* _Problem to work on_
Copy the stretch of the reason-worship excerpt from "Now we Anarchists" through "dignity of man.", substituting "blind veneration" for "superstitious worship".

* _Excerpt_

In our last two articles we have summarized a somewhat unusual, and therefore unpopular, view of the great intellectual movement. that, during the last three centuries, has gone hand-in-hand with the growth of the idea of private property and economic individualism. Thereby we have gravely scandalized certain devotees of reason-worship, who have mistaken our criticism of their superstition for an attack on human reason.

Now we Anarchists protest against the superstitious worship of anything whatever. We protest against an exclusive reverence for any one human function or faculty as a mental attitude unworthy of the dignity of man.

Human beings have continually displayed a curious inclination to adore themselves piecemeal. Everyone has heard of the sacredness of a Chinaman's pigtail ; of the American Indians who attach such religious value to their back hair as not to cut it even when it trails on the ground, but rather carry it under their arms wound round a wooden block ; of the divine strength that resided in Samson's flowing locks ; of the Asiatics who hold their finger-nails in so much reverence as to let them grow into claws. Far more important is that widespread worship of the function of reproduction and all pertaining to it, to which we alluded in a previous article„a superstition so universal and deep seated that it has colored language, art, and even modes of thought in civilized communities down to the present day.

These superstitions strike people now as simply absurd. They have outgrown them. They see them to be based on narrow, partial, one-sided, exaggerated, and therefore foolish and degrading views of human experience. But a similar exclusive reverence for special mental and moral attributes of mankind does not at first strike those who are living in the midst of it as an unworthy superstition or a social danger. And yet it is both.

* _Record extracts_
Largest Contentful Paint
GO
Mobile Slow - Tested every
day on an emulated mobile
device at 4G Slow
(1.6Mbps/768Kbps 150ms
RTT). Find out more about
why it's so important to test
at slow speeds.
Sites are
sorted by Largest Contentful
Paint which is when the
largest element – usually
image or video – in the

* _Output of the task_
Now we Anarchists protest against the blind veneration of anything whatever. We protest against an exclusive reverence for any one human function or faculty as a mental attitude unworthy of the dignity of man.